In a move that could revolutionize the way tens of billions of dollars in ad revenue flows into the television industry, nine prominent advertisers have joined forces to create and test an online marketplace for buying advertising time.
The proposal is still in its early stages. Participating advertisers -- including Toyota Motor, Wal-Mart Stores, Microsoft, Hewlett-Packard and Home Depot -- have made few approaches to broadcast or cable networks, whose participation is critical to making any online system work. But already, some TV executives have made their opposition clear.
If implemented, an Internet auction site for TV ad time could accelerate the recent shift in bargaining power to advertisers and possibly drive down average prices. The idea comes after several years in which advertisers have scaled back their reliance on TV ads in favor of ads on Web sites and other media.
The advertiser group plans to unveil details of its proposal publicly today. It has enlisted eBay to build an auction site -- dubbed e-Media Exchange -- that would sell national ad time available on a yet-to-be determined cable network in a test tentatively set for January. The nine advertisers, who have put up a combined $50 million for the test, are looking to attract additional advertisers and plan to launch an information Web site today, called admarketpilot.com1.
People involved say the new system would help level the playing field of big spenders and little guys and make the ad-sales market transparent. The current system, which has been in place for decades, is anything but.
TV ad time currently is bought and sold in arduous negotiations between network executives and those at media-buying firms, most of which are owned by big Madison Avenue holding companies. Representatives of the two sides spend countless hours haggling over the phone and via email. Networks keep advertisers in the dark about demand, leaving media buyers to pick up scraps of information as they bargain. Prices are often based on what an advertiser has paid in the past, rather than purely on demand.
"The current system has been in place for so many years, and nothing new or innovative has taken place. Meanwhile, other industries are changing by leaps and bounds," says Ann Bybee, advertising manager for Toyota's Lexus brand.
A big factor in advertisers' frustration is that the networks control the timing. Most prime-time ad inventory is sold several months ahead of availability, in a negotiating period called the upfront market. Upfront bargaining for the fall season begins in May. But the networks also sell some ad time closer to a program's air date in what is known as the scatter market, when prices are often either much higher or much lower than they were in the upfront, depending on demand for time in a particular show.
Some big advertisers are getting more vocal about their discontent. Earlier this year, Johnson & Johnson decided it wouldn't participate in the upfront market, telling networks it preferred to buy ad time on its own timetable. The new system would help advertisers do that. As it is currently envisioned, advertisers would post media plans on the auction site and invite bids from networks and media outlets.
Some of Madison Avenue's big media-buying firms are uneasy about the implications of such a system. Much of these units' business rests on their ability to pool clients' ad dollars and use the resulting leverage to negotiate better rates from the networks. An open-auction system could make it difficult to amass that kind of clout.

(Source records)

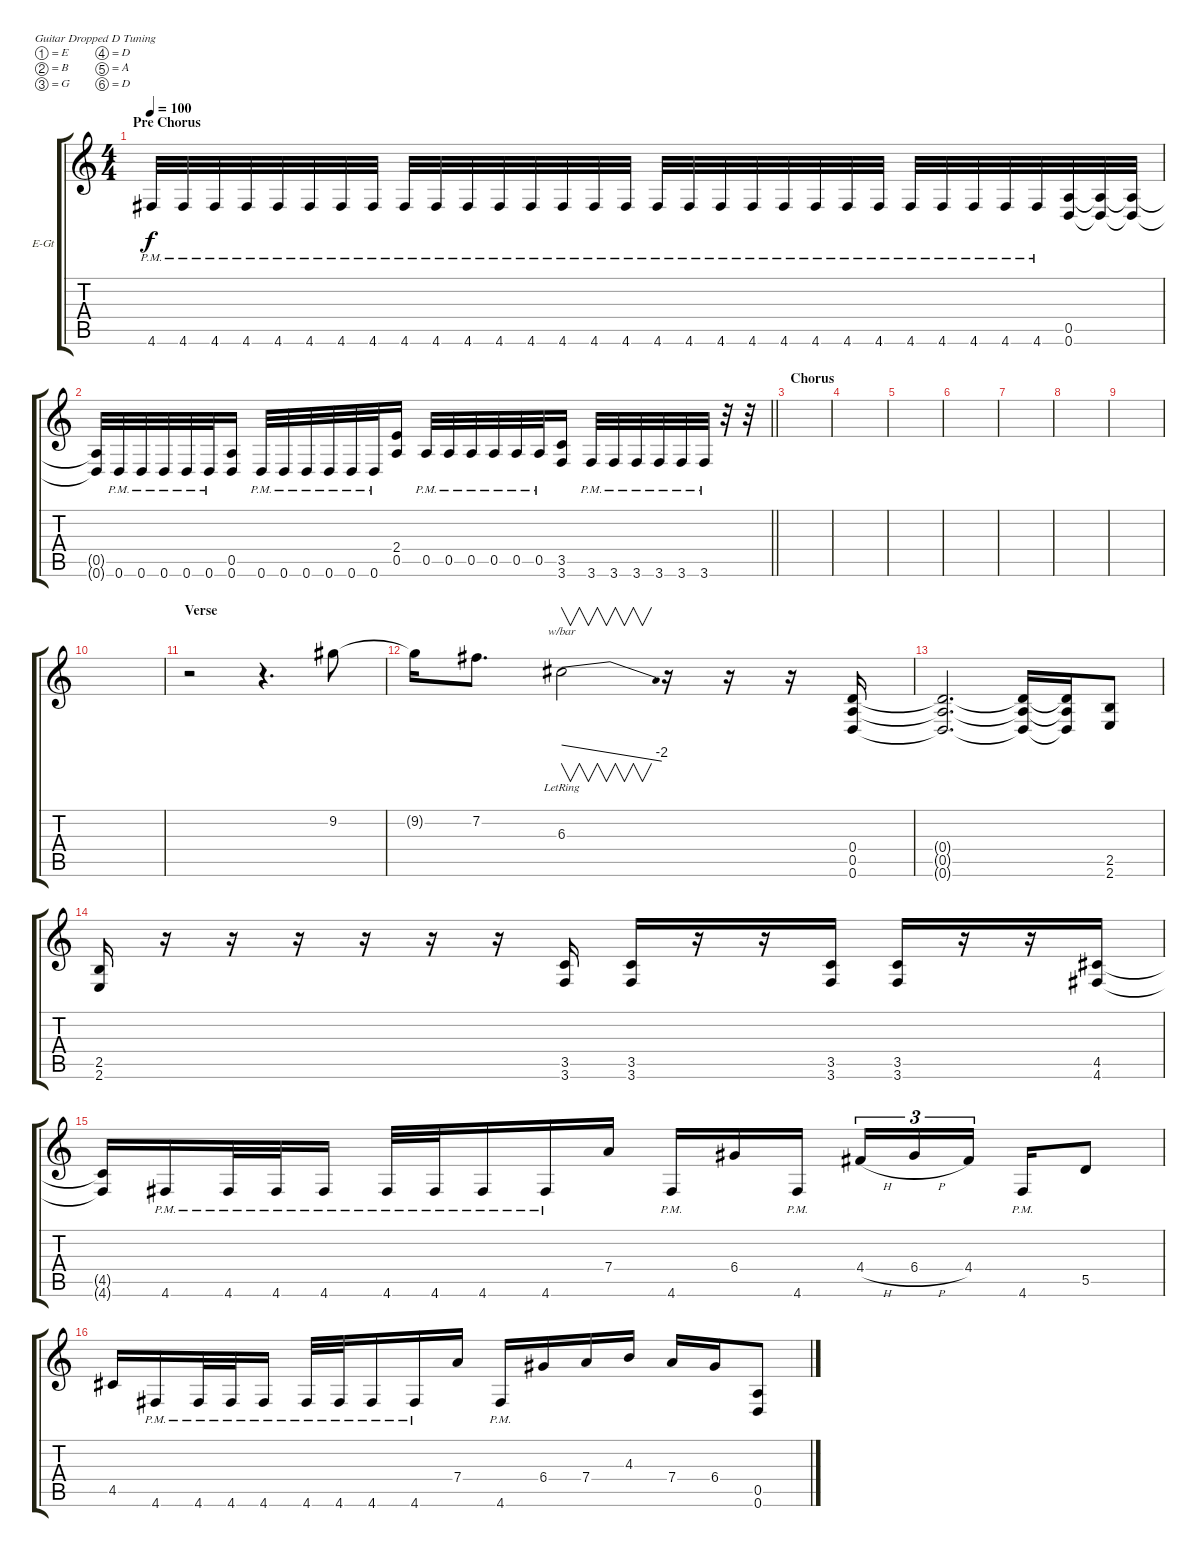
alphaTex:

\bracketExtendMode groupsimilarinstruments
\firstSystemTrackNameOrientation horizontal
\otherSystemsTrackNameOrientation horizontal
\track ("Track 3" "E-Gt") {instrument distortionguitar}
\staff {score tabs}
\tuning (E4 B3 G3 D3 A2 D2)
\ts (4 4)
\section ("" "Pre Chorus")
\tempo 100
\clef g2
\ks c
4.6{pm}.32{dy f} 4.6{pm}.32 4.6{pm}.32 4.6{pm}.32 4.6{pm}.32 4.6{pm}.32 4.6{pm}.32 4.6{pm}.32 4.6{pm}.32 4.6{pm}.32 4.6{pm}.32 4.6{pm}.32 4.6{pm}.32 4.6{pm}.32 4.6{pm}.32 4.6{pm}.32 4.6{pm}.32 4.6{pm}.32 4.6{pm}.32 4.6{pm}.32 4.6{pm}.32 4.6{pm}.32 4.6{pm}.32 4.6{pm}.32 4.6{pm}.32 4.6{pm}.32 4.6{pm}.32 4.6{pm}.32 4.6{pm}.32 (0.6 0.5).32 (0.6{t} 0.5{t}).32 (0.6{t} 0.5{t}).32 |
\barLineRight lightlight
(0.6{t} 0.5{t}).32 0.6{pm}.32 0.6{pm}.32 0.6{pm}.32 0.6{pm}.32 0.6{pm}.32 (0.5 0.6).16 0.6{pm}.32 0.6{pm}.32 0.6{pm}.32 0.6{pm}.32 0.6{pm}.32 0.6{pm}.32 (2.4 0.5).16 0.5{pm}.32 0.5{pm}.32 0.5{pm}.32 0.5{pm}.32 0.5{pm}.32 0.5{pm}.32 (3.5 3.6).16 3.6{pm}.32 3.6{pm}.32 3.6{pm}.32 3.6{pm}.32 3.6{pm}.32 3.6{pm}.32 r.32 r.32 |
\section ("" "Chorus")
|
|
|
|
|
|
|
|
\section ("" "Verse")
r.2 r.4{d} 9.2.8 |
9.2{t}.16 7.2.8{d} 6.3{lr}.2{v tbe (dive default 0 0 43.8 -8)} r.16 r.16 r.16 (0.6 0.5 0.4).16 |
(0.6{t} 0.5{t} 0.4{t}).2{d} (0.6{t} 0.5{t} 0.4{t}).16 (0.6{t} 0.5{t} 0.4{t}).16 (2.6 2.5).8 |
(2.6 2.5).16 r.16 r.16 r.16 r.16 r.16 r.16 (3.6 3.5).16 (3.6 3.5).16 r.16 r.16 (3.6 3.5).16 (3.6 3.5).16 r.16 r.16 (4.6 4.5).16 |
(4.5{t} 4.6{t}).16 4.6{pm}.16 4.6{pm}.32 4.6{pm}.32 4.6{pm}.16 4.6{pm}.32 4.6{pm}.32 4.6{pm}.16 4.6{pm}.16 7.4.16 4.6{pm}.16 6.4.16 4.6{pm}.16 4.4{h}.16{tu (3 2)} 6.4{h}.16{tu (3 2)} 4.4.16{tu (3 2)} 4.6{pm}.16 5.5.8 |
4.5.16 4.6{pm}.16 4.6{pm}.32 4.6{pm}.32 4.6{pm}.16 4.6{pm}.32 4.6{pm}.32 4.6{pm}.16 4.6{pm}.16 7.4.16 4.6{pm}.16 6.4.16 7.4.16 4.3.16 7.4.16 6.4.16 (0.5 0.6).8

...

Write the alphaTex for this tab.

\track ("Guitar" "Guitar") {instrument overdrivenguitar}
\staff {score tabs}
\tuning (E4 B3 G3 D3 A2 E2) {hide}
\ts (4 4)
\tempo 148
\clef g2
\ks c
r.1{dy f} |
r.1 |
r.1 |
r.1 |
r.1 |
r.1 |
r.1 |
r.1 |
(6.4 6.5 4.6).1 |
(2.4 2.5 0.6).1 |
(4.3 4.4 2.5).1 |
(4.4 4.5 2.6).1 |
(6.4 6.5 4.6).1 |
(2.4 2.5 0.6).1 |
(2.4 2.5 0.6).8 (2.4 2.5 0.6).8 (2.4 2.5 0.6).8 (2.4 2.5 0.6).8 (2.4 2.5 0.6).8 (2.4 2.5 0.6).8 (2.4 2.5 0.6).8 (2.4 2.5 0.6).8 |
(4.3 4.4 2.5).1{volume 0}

...

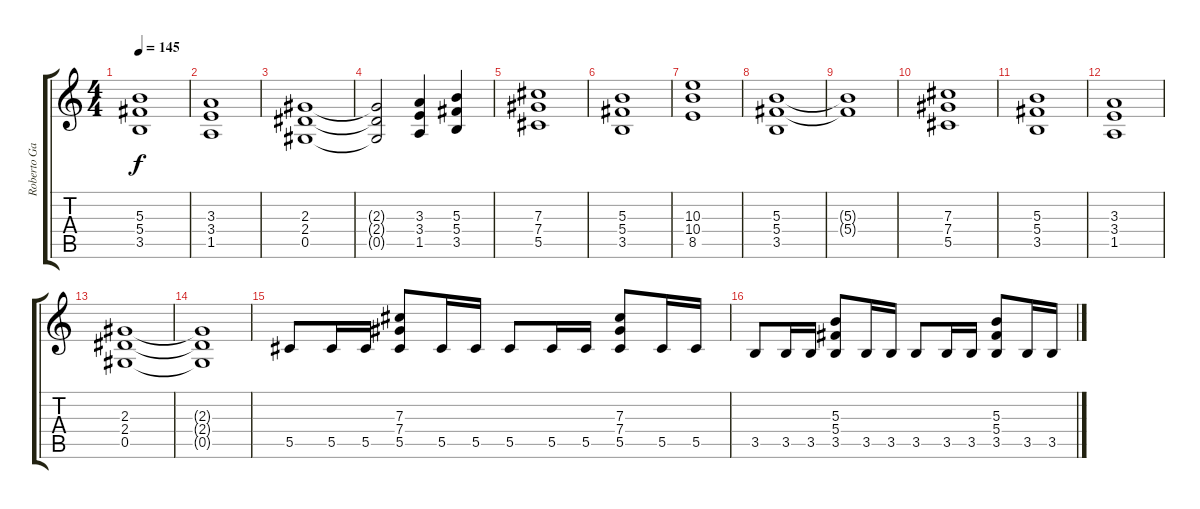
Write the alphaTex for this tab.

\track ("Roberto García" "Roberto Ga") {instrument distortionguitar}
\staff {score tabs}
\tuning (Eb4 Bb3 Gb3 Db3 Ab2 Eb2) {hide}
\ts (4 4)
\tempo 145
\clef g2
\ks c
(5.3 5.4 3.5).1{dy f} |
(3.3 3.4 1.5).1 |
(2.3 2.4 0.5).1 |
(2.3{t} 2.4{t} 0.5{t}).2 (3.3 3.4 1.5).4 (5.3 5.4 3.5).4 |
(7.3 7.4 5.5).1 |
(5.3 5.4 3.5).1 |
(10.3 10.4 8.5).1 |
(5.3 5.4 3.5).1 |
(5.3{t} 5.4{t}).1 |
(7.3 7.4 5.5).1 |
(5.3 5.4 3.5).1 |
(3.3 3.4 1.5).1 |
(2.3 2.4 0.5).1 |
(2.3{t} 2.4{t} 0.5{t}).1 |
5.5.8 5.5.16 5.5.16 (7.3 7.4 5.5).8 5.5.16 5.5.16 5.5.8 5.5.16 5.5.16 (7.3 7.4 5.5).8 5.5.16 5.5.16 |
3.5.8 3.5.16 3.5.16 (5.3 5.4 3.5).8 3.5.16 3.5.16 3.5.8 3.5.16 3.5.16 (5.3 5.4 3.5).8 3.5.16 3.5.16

▶ _THE REQUEST_:
Answer from the article on TV ad sales:
(a) Which company has the advertiser group enlisted to build the auction site?
(b) How much money have the nine advertisers put up in total for the test?
(c) In what month does upfront bargaining for the fall season begin?
Work only from the article on TV ad sales.

▶ _RESULT BELOW_:
(a) eBay
(b) $50 million
(c) May